(Beginning of THE DATA)
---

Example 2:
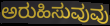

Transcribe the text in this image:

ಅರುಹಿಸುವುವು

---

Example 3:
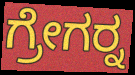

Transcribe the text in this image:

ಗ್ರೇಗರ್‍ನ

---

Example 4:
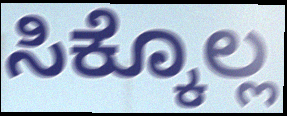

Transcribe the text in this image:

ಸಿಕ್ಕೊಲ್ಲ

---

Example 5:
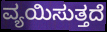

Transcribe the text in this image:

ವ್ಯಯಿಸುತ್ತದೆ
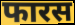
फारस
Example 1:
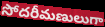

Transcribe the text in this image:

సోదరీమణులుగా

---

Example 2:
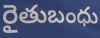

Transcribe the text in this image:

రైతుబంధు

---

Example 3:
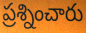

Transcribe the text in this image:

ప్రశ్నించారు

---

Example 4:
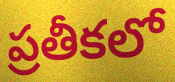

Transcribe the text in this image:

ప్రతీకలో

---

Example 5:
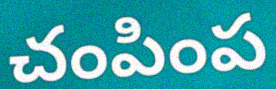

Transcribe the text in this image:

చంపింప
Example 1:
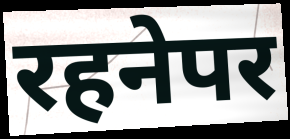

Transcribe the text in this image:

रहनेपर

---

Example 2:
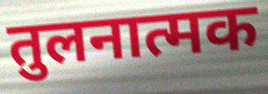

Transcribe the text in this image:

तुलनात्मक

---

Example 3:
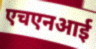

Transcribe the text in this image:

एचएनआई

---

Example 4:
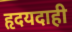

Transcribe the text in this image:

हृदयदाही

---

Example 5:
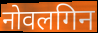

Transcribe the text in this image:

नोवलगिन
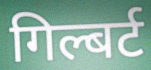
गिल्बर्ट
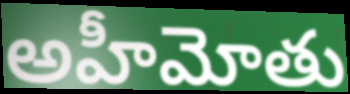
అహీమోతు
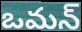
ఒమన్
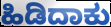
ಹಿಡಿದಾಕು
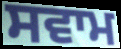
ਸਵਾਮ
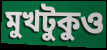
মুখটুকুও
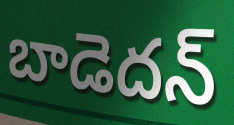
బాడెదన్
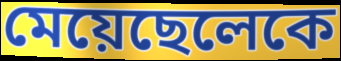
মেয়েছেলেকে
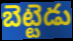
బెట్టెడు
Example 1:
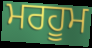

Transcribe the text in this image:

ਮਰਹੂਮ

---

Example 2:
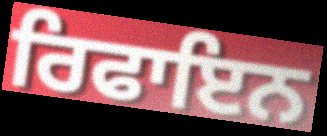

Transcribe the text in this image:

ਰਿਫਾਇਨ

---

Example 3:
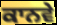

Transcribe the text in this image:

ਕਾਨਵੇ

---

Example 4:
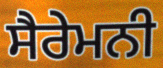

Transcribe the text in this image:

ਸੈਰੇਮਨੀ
(End of THE DATA)
**TASK BRIEF:**
Please reproduce every record exactly as written, excluding the pictures.

**ANSWER TO THIS EXERCISE:**
---

Example 2:

Transcribe the text in this image:

ಅರುಹಿಸುವುವು

---

Example 3:

Transcribe the text in this image:

ಗ್ರೇಗರ್‍ನ

---

Example 4:

Transcribe the text in this image:

ಸಿಕ್ಕೊಲ್ಲ

---

Example 5:

Transcribe the text in this image:

ವ್ಯಯಿಸುತ್ತದೆ
फारस
Example 1:

Transcribe the text in this image:

సోదరీమణులుగా

---

Example 2:

Transcribe the text in this image:

రైతుబంధు

---

Example 3:

Transcribe the text in this image:

ప్రశ్నించారు

---

Example 4:

Transcribe the text in this image:

ప్రతీకలో

---

Example 5:

Transcribe the text in this image:

చంపింప
Example 1:

Transcribe the text in this image:

रहनेपर

---

Example 2:

Transcribe the text in this image:

तुलनात्मक

---

Example 3:

Transcribe the text in this image:

एचएनआई

---

Example 4:

Transcribe the text in this image:

हृदयदाही

---

Example 5:

Transcribe the text in this image:

नोवलगिन
गिल्बर्ट
అహీమోతు
ఒమన్
ಹಿಡಿದಾಕು
ਸਵਾਮ
মুখটুকুও
బాడెదన్
মেয়েছেলেকে
బెట్టెడు
Example 1:

Transcribe the text in this image:

ਮਰਹੂਮ

---

Example 2:

Transcribe the text in this image:

ਰਿਫਾਇਨ

---

Example 3:

Transcribe the text in this image:

ਕਾਨਵੇ

---

Example 4:

Transcribe the text in this image:

ਸੈਰੇਮਨੀ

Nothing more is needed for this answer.